Note: This requires a Snowflake file format named JSON with the “strip outer array” option enabled, a “Snowflake Managed” stage to be named JSON_STAGE_NAME and a “file_name.json” file to be uploaded to that stage. The contents of the file is expected to be an array of objects similar to the format of our example JSON we started with.


MERGE INTO
"DB_NAME"."SCHEMA_NAME"."TABLE_NAME" AS "foo" 
USING (
  SELECT 
  $1 JSON
  FROM @JSON_STAGE_NAME/file_name.json
  FILE_FORMAT = (FORMAT_NAME = JSON)
  ON_ERROR = 'skip_file'
) "bar"
ON "foo".JSON:id::number = "bar".JSON:id::number
WHEN MATCHED THEN
 UPDATE SET "foo".JSON = "bar".JSON 
WHEN NOT MATCHED THEN
 INSERT (JSON) SELECT PARSE_JSON("bar".JSON)
;

Game Changing Approach: “Just Feed It All In”

The ability to feed in the entire JSON response from your third-party API straight into your data warehouse easily and without the downsides / limitations we’re used to is a game-changer. You will find you’re able to turn ideas into real proof-of-concept applications by avoiding the nuisance of piecemealing the exact dimensions and metrics you need to support an entire strategy and just feed everything in. Snowflake is optimized to traverse the entire object stack for you as you make your queries, so if the data is present in the API, you know you have it in the warehouse.

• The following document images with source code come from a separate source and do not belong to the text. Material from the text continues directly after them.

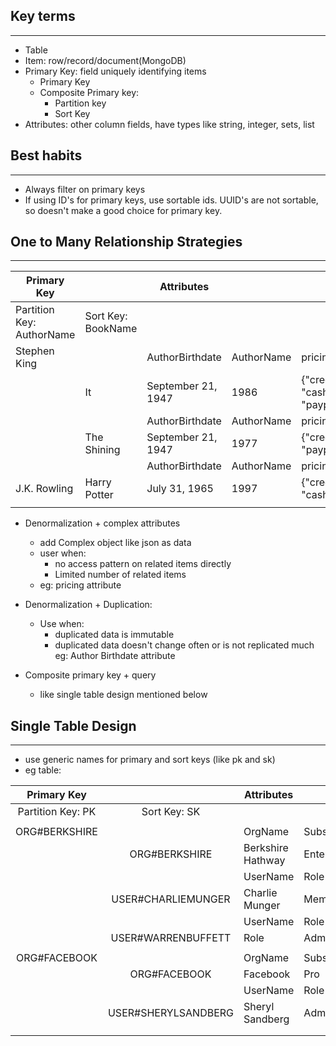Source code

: 

## Key terms
------------
- Table
- Item: row/record/document(MongoDB)
- Primary Key: field uniquely identifying items
  - Primary Key
  - Composite Primary key:
    - Partition key
    - Sort Key
- Attributes: other column fields, have types like string, integer, sets, list



## Best habits
--------------
- Always filter on primary keys 
- If using ID's for primary keys, use sortable ids. UUID's are not sortable, so doesn't make a good choice for primary key. 


## One to Many Relationship Strategies
--------------------------------------

| Primary Key               |                    | Attributes         |            |                                            |
|---------------------------|--------------------|--------------------|------------|--------------------------------------------|
| Partition Key: AuthorName | Sort Key: BookName |                    |            |                                            |
| Stephen King              |                    | AuthorBirthdate    | AuthorName | pricing                                    |
|                           | It                 | September 21, 1947 | 1986       | {"creditCard":50, "cash": 45, "paypal":43} |
|                           |                    | AuthorBirthdate    | AuthorName | pricing                                    |
|                           | The Shining        | September 21, 1947 | 1977       | {"creditCard":1, "paypal":3}               |
|                           |                    | AuthorBirthdate    | AuthorName | pricing                                    |
| J.K. Rowling              | Harry Potter       | July 31, 1965      | 1997       | {"creditCard":4, "cash": 5}                |
|                           |                    |                    |            |                                            |


- Denormalization + complex attributes
  - add Complex object like json as data
  - user when:
    - no access pattern on related items directly
    - Limited number of related items
  - eg: pricing attribute

- Denormalization + Duplication:
  - Use when: 
    - duplicated data is immutable
    - duplicated data doesn't change often or is not replicated much
  eg: Author Birthdate attribute

- Composite primary key + query
  - like single table design mentioned below


## Single Table Design
----------------------
- use generic names for primary and sort keys (like pk and sk) 
- eg table:

|    Primary Key    |                    | Attributes        |                   |
|:-----------------:|:------------------:|-------------------|-------------------|
| Partition Key: PK | Sort Key: SK       |                   |                   |
|                   |                    |                   |                   |
| ORG#BERKSHIRE     |                    | OrgName           | SubscriptionLevel |
|                   | ORG#BERKSHIRE      | Berkshire Hathway | Enterprise        |
|                   |                    | UserName          | Role              |
|                   | USER#CHARLIEMUNGER | Charlie Munger    | Member            |
|                   |                    | UserName          | Role              |
|                   | USER#WARRENBUFFETT | Role              | Admin             |
|                   |                    |                   |                   |
| ORG#FACEBOOK      |                    | OrgName           | SubscriptionLevel |
|                   | ORG#FACEBOOK       | Facebook          | Pro               |
|                   |                    | UserName          | Role              |
|                   | USER#SHERYLSANDBERG| Sheryl Sandberg   | Admin             |
|                   |                    |                   |                   |
|                   |                    |                   |                   |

Another benefit from this approach is that you get to avoid process heavy scripting required to manipulate the data received before you import it. It’s as simple as:

  1. Make the request from the API
  2. Write the response to a file
  3. Feed the file into your Snowflake Managed stage
  4. Ingest it into the warehouse
  5. Have a daiquiri

I plan on writing more Snowflake-related content in the future because of how much my workday revolves around this majestic creature, and to sing its praises for how much time it saves me. I’m a potential fan boy in the making.